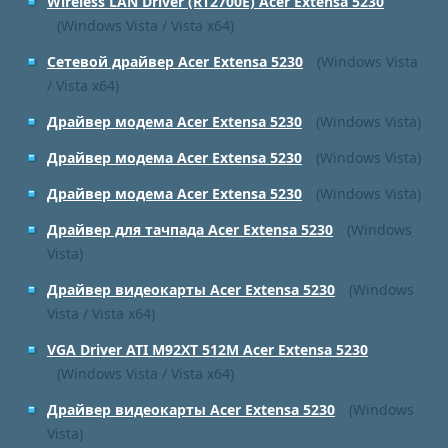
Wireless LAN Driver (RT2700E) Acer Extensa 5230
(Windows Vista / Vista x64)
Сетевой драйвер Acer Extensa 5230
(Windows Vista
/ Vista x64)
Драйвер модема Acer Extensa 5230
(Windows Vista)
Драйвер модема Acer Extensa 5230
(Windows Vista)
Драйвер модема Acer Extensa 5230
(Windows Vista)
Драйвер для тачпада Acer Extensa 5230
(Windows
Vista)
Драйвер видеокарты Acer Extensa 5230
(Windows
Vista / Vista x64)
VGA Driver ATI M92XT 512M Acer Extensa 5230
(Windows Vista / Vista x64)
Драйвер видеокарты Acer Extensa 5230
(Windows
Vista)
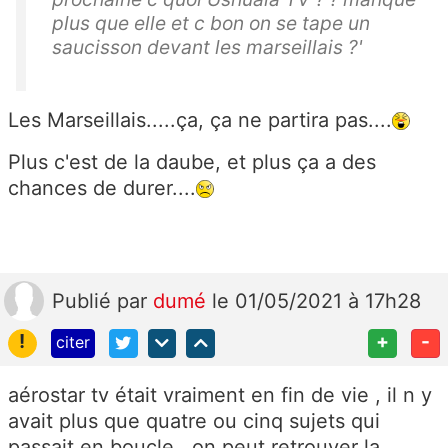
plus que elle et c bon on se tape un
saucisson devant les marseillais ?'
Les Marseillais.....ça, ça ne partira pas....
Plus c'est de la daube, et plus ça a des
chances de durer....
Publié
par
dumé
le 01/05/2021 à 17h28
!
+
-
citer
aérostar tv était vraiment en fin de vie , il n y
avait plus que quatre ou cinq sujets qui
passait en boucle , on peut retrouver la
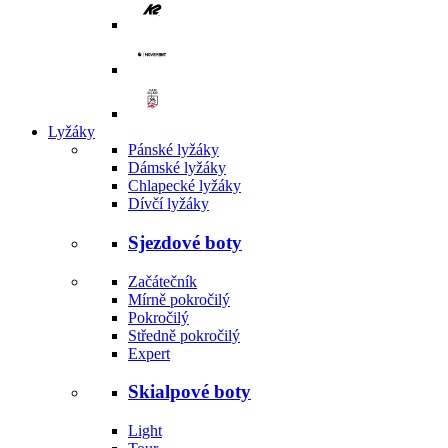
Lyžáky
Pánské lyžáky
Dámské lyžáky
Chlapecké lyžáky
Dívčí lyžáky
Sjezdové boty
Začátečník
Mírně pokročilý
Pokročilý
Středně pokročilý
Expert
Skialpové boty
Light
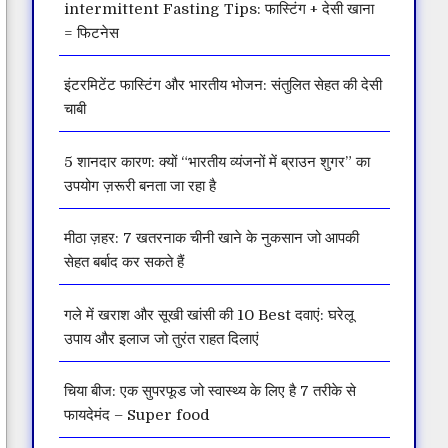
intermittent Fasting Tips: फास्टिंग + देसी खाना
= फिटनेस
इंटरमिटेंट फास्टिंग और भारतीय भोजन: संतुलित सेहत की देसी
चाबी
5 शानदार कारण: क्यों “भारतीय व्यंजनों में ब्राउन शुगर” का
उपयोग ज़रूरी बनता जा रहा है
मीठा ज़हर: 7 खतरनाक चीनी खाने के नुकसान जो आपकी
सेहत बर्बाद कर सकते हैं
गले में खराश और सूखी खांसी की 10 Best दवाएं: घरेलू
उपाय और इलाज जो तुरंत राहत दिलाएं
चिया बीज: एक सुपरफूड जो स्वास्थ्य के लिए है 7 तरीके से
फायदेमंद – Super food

* * *

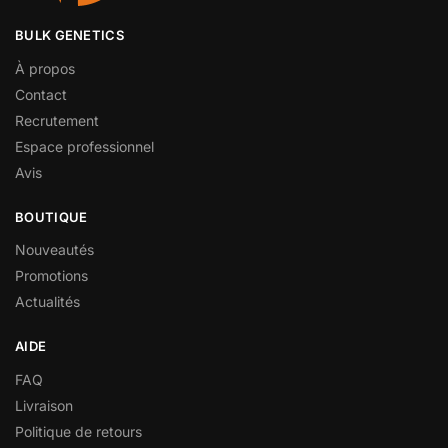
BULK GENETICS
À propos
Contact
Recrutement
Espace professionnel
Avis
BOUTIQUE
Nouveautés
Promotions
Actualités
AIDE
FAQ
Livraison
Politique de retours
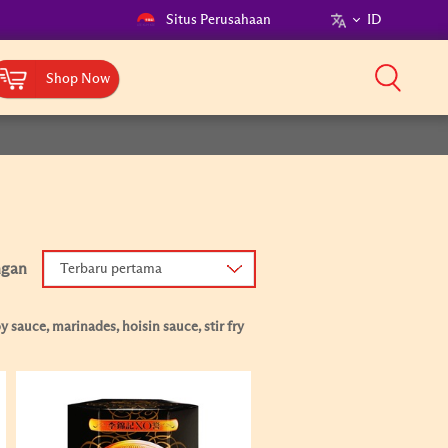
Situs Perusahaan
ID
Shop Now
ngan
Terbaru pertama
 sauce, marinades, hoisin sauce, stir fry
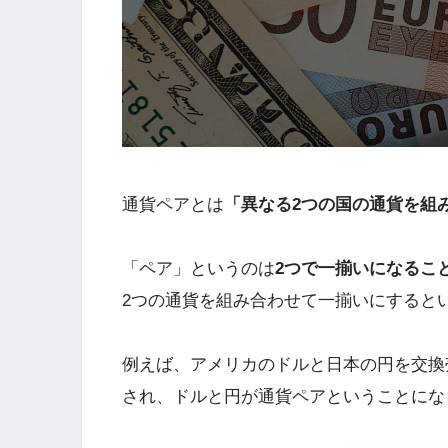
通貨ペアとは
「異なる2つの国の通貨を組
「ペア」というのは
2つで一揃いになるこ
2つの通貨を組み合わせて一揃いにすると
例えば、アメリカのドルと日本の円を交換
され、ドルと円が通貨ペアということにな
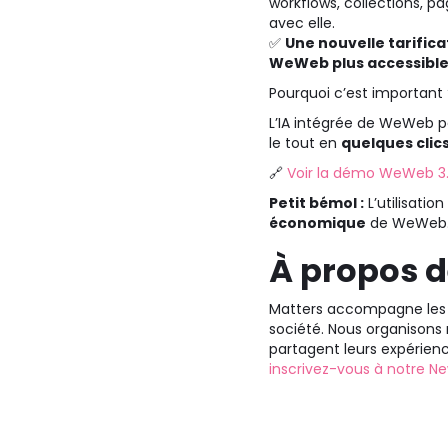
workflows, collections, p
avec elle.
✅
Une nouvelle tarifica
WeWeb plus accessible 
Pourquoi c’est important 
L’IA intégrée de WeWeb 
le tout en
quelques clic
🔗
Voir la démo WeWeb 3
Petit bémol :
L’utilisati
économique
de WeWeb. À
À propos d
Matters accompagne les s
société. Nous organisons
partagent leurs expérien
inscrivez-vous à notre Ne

• **Problem to work on**: Whenever a line of the material holds the word "WeWeb", copy it out.

• **Solution**:
WeWeb plus accessible 
L’IA intégrée de WeWeb 
Voir la démo WeWeb 3
de WeWeb. À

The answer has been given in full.